Source information:
::::

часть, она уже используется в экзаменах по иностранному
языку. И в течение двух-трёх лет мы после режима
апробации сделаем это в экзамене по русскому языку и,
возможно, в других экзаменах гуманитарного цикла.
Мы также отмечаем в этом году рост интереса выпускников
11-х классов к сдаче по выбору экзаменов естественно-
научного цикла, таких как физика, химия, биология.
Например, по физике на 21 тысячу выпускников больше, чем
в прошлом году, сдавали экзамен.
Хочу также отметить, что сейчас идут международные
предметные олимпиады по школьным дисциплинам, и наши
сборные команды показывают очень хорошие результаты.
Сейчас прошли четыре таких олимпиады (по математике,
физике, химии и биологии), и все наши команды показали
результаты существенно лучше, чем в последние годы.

::::

Problem to solve: The records above are to be printed out again exactly, without omission.

Answer for this exercise:
часть, она уже используется в экзаменах по иностранному
языку. И в течение двух-трёх лет мы после режима
апробации сделаем это в экзамене по русскому языку и,
возможно, в других экзаменах гуманитарного цикла.
Мы также отмечаем в этом году рост интереса выпускников
11-х классов к сдаче по выбору экзаменов естественно-
научного цикла, таких как физика, химия, биология.
Например, по физике на 21 тысячу выпускников больше, чем
в прошлом году, сдавали экзамен.
Хочу также отметить, что сейчас идут международные
предметные олимпиады по школьным дисциплинам, и наши
сборные команды показывают очень хорошие результаты.
Сейчас прошли четыре таких олимпиады (по математике,
физике, химии и биологии), и все наши команды показали
результаты существенно лучше, чем в последние годы.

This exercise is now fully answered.